*Dataset extract:*
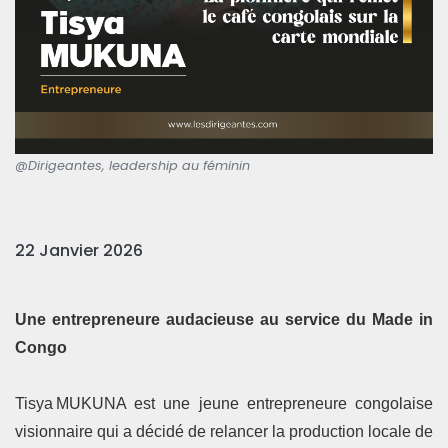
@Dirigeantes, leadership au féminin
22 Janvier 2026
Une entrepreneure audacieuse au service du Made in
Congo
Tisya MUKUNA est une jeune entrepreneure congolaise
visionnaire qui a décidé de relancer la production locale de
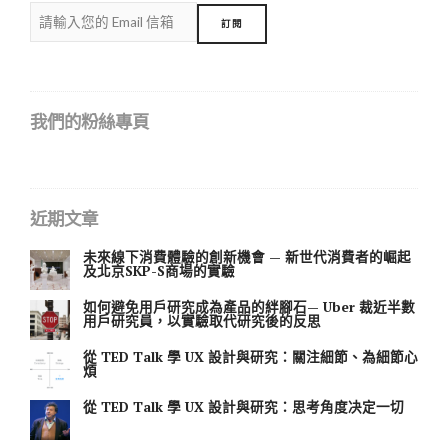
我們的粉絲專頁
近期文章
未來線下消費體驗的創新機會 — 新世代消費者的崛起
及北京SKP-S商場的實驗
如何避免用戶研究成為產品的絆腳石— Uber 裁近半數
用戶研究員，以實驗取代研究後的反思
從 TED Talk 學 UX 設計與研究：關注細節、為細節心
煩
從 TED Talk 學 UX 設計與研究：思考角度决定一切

==

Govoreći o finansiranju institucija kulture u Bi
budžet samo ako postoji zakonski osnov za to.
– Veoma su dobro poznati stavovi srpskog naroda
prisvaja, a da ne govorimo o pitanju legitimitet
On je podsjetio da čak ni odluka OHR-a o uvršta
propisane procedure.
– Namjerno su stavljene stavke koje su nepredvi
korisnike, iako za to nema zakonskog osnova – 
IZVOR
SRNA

==

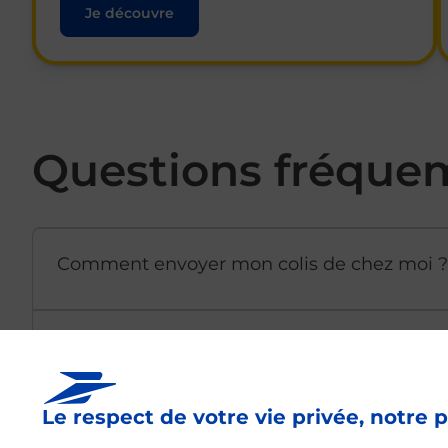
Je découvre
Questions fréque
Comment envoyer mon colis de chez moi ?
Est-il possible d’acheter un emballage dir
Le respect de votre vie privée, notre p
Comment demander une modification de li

*What you need to do:*
Print from the line containing "leadership au féminin" through the line containing "從 TED Talk 學 UX 設計與研究：關注細節、為細節心" in the data above, exactly as the lines stand, and omit every picture.

*Result of this task:*
@Dirigeantes, leadership au féminin
22 Janvier 2026
Une entrepreneure audacieuse au service du Made in
Congo
Tisya MUKUNA est une jeune entrepreneure congolaise
visionnaire qui a décidé de relancer la production locale de
我們的粉絲專頁
近期文章
未來線下消費體驗的創新機會 — 新世代消費者的崛起
及北京SKP-S商場的實驗
如何避免用戶研究成為產品的絆腳石— Uber 裁近半數
用戶研究員，以實驗取代研究後的反思
從 TED Talk 學 UX 設計與研究：關注細節、為細節心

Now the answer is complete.